[antlr-interest] target language independent action code

Sun Jan 20 18:22:19 PST 2008

On Sun, 20 Jan 2008 21:14:23 +0100
Arnulf Heller <aheller at gmx.at> wrote:

> hi,
> 
> I know this topic was discussed a couple of times here ...
> 
> But as far as I know there is no solution available right now 
> (possibly apart from Loring Cramers yggdrasil).
> 
> I think target language independent action code would be of great
> help because:
> 
> 1. ANTLR provides a steadily growing foundation of grammars for 
> various languages (which is very cool).
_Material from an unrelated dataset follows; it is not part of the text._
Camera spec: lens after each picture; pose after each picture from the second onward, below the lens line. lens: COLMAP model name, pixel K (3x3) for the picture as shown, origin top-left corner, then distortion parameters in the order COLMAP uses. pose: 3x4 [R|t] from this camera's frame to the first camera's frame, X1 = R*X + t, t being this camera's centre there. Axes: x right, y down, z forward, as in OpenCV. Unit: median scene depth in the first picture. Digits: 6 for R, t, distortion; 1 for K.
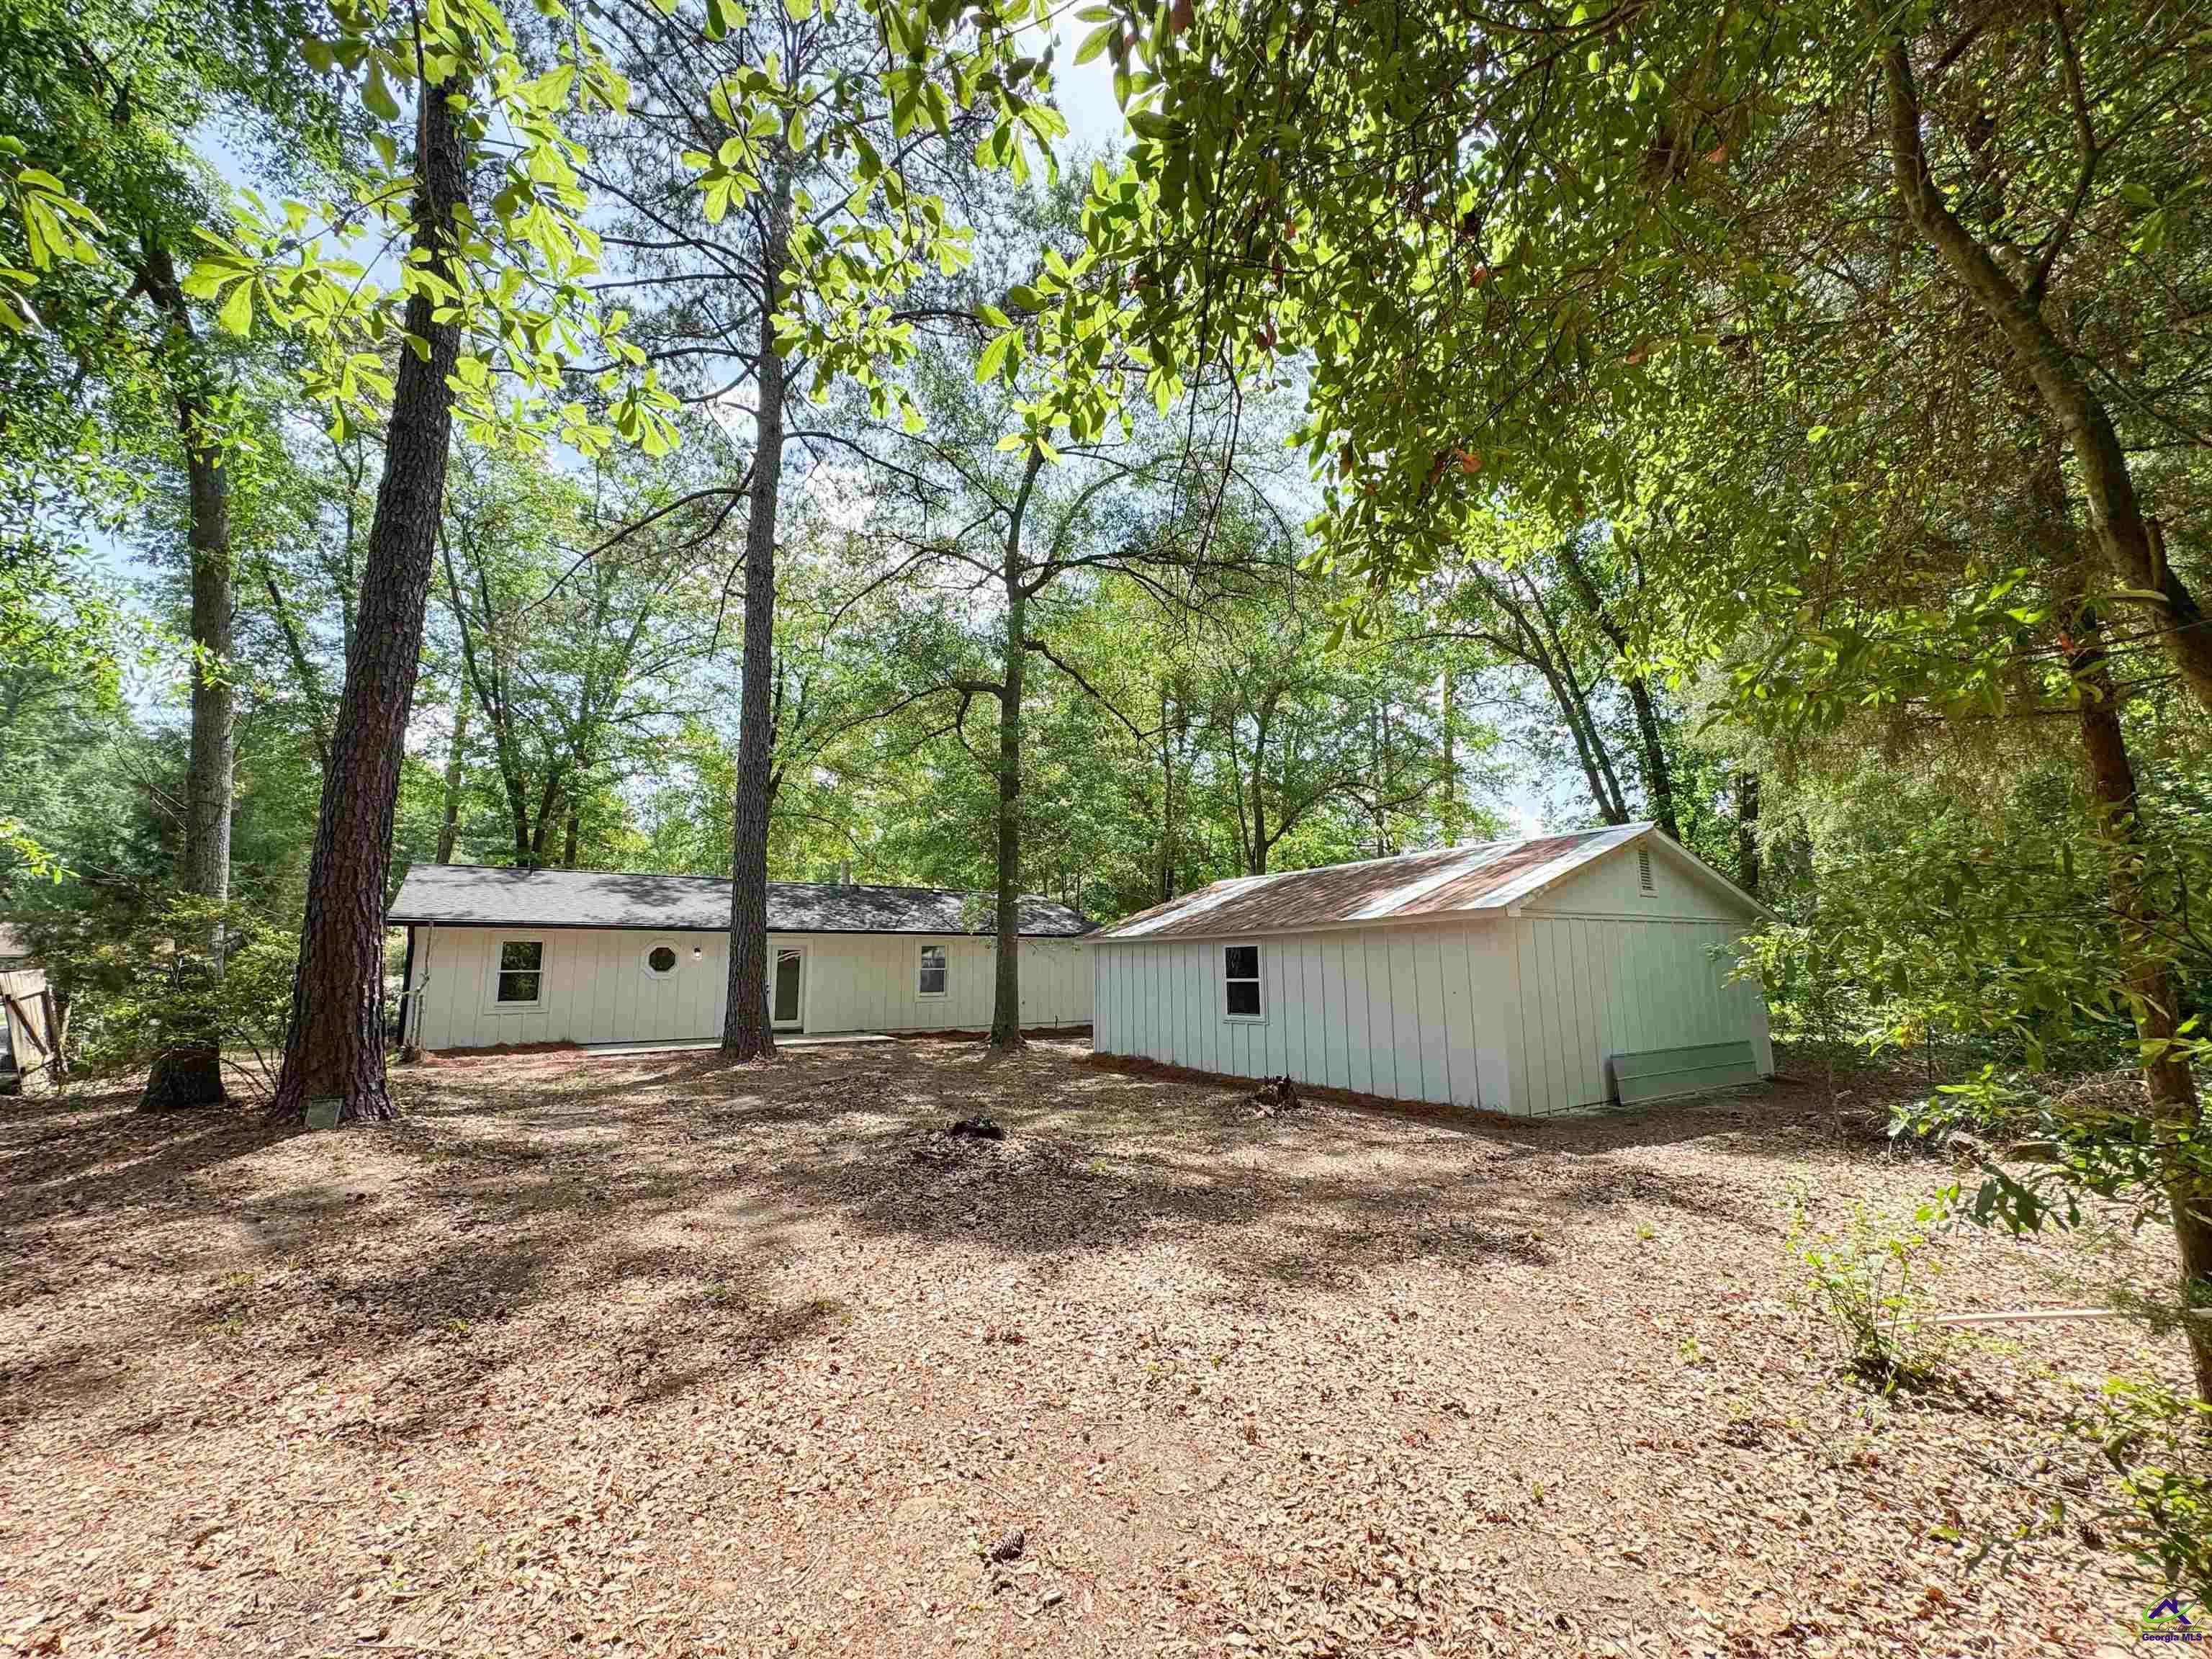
lens RADIAL K [[890.4, 0, 1106.0], [0, 890.4, 829.5], [0, 0, 1]] dist [-0.001413, -0.000130]
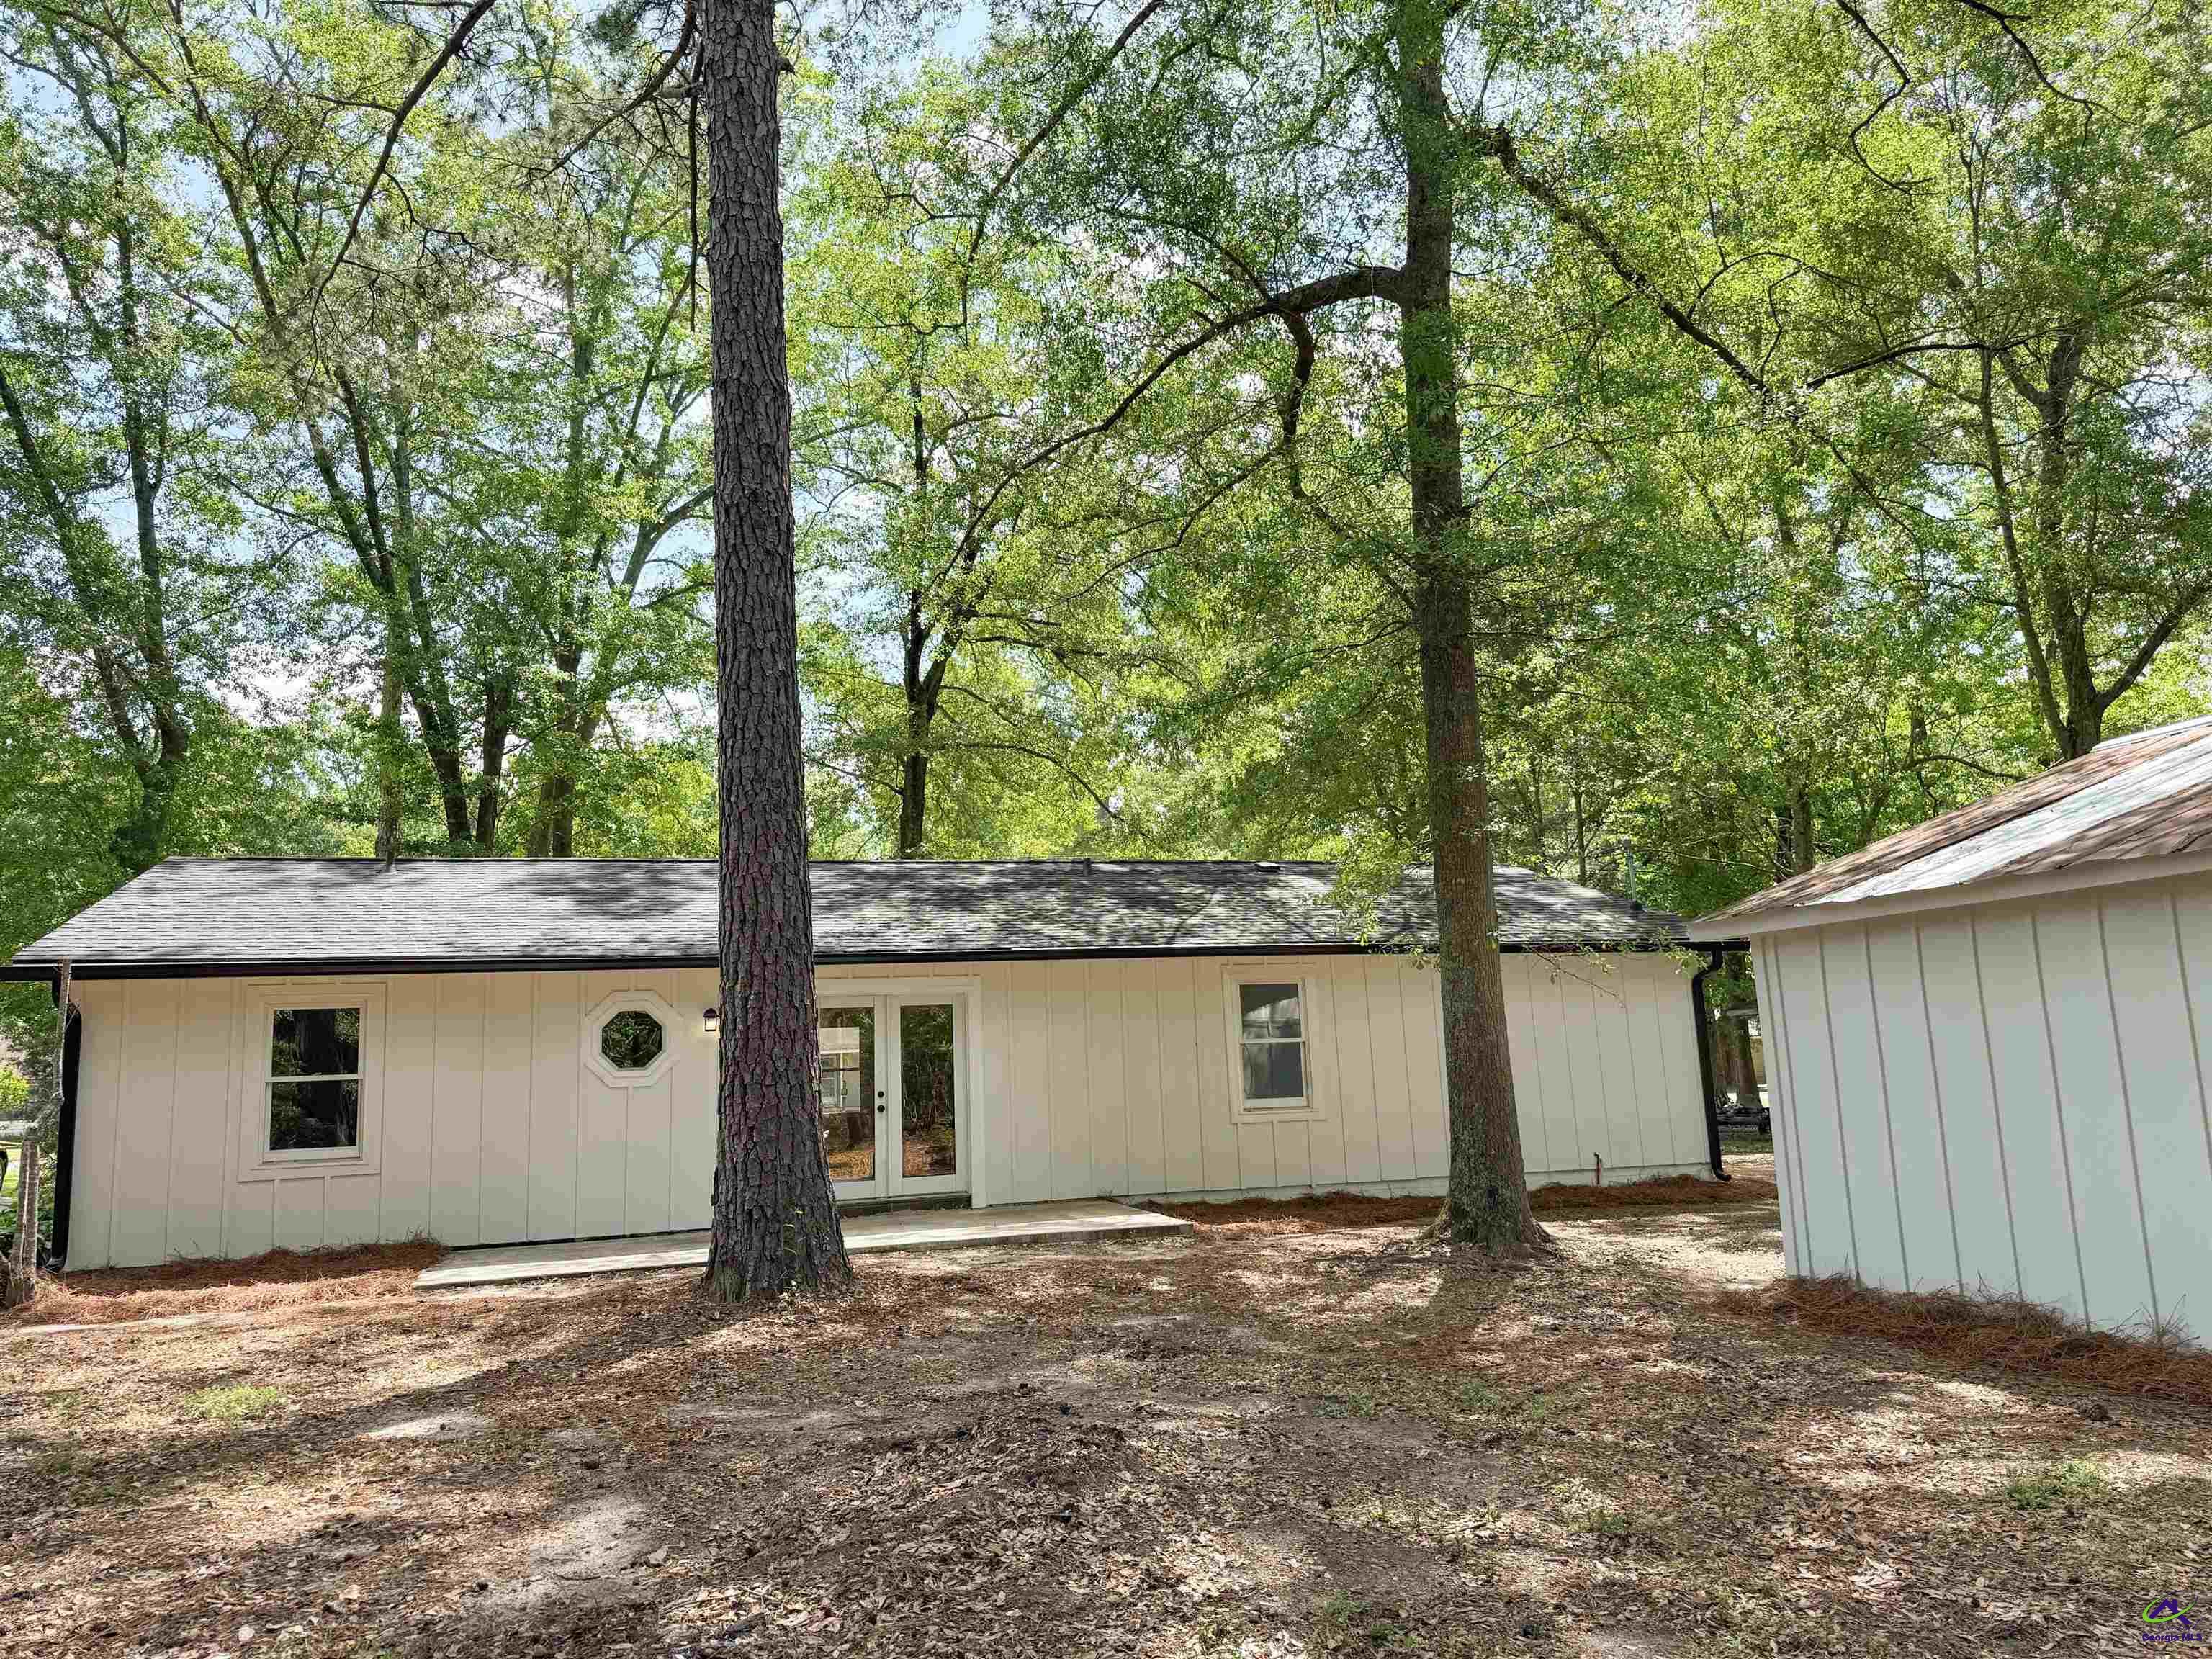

Unfortunately its almost 
> certain that the grammar targets a different language ...
> 2. Action code clutters the readability of the grammar - especially 
> if its in a target language that you don't know.

Hello Arnulf,

The normal approach to avoid cluttering the grammar is to just
have one line of action code that calls a method in in target
language.

> Because ANTLR changes a lot over time, action code should be embedded 
> into ANTLR directly with "on board" tools.

For a parser for a large language the ANTLR generated parser file
is already too large (2.5MB in my case) for the Netbeans debugger
to open when it only has at most one line in each action.  To
then go and embed the action code would stop me from being able to
debug it at all.  Even if the debugger could handle it, there is
no way I want to go searching through megabytes of generated
parser code looking for the place to set my breakpoint.

> So why not use these wonderful string templates?
> 
> Instead of writing
> 
> { myDict.add($ID.text()); }
> 
> one could write for instance
> 
> [ DictAdd(ID) ]
> 
> which ANTLR could translate on the fly to target language code at 
> that position.

In practice the action code for a compiler for a large
language is thousands of lines of code just for entering the
information into a symbol table, which for an object orientated
language is a DAG (Directed Acyclic Graph), for looking up
information in the symbol table, etc.  It would be inconvenient
to develop and debug this using string templates.

> Then the writer of the grammar needs to provide a string template 
> group (with a template "DictAdd") which performs the translation to 
> "his" target language.
> This way targetting a different language amounts to rewriting the 
> string template group.
> This does not alter the original grammar and will hopefully be
> posted :-)
> 
> The target language folks even could provide a minimal toolset for 
> dictionaries and the like.

A dictionary is insufficient for a symbol table for an object
orientated language.  It would be impractical for the target language
developers to anticipate the symbol table language requirements for
evey conceivable language.

> If there is a good collection of tools, 
> the action code gets structured, documented and well known by the
> time.
> 
> What do you think?

In my dreams I wish there was some magic way to automatically translate
the Java ANTLR runtime and all my Java action code into C++ sometime
in the future when the C++ runtime is available.

Back in real world, what I am doing at the moment is I develop all
of my Java action code modelled in the freeware UML CASE tool called
BOUML:

http://bouml.free.fr/

Then I hope that some time in the future that some other kind hearted
masochists (not me, sorry, I am already one level of indirection away
from real work) will develop a C++ ANTLR runtime including tree wizard,
and C++ string template.

Thanks, Mark

--